━━ MATERIAL PROVIDED

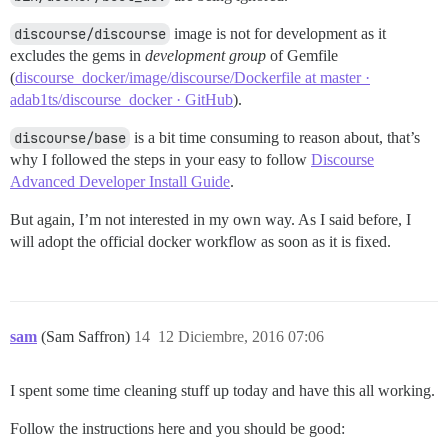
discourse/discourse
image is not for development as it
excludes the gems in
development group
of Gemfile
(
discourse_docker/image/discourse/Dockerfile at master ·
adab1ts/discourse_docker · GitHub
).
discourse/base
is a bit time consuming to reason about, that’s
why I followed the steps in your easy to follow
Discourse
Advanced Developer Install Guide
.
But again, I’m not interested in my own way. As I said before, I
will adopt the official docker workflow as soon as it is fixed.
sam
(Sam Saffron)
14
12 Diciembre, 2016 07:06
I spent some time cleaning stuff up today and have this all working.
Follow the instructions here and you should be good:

━━━━

Copy out everything from the first line down to the line containing "I spent some", keeping both ends, and leave the pictures out.

* EXERCISE OUTPUT *
discourse/discourse
image is not for development as it
excludes the gems in
development group
of Gemfile
(
discourse_docker/image/discourse/Dockerfile at master ·
adab1ts/discourse_docker · GitHub
).
discourse/base
is a bit time consuming to reason about, that’s
why I followed the steps in your easy to follow
Discourse
Advanced Developer Install Guide
.
But again, I’m not interested in my own way. As I said before, I
will adopt the official docker workflow as soon as it is fixed.
sam
(Sam Saffron)
14
12 Diciembre, 2016 07:06
I spent some time cleaning stuff up today and have this all working.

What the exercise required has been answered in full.